Task description:
Images do not belong in the copy; retype the rest of the entries below exactly.

[Data entries]
=== Begin Enclosure ===
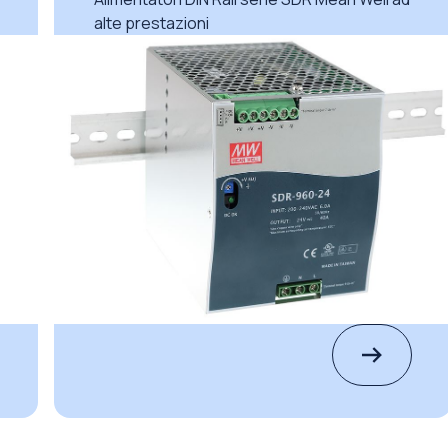
alte prestazioni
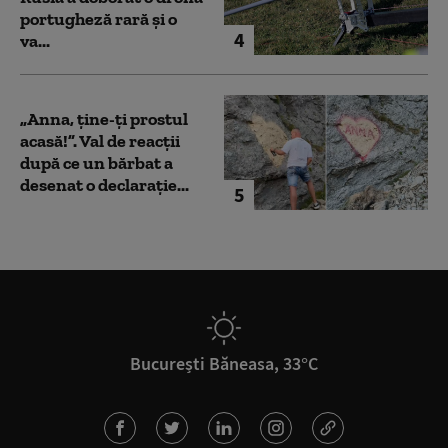
portugheză rară și o
4
va...
„Anna, ţine-ţi prostul
acasă!”. Val de reacții
după ce un bărbat a
desenat o declarație...
5
București Băneasa, 33°C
=== End Enclosure ===
Completed task:
alte prestazioni
portugheză rară și o
4
va...
„Anna, ţine-ţi prostul
acasă!”. Val de reacții
după ce un bărbat a
desenat o declarație...
5
București Băneasa, 33°C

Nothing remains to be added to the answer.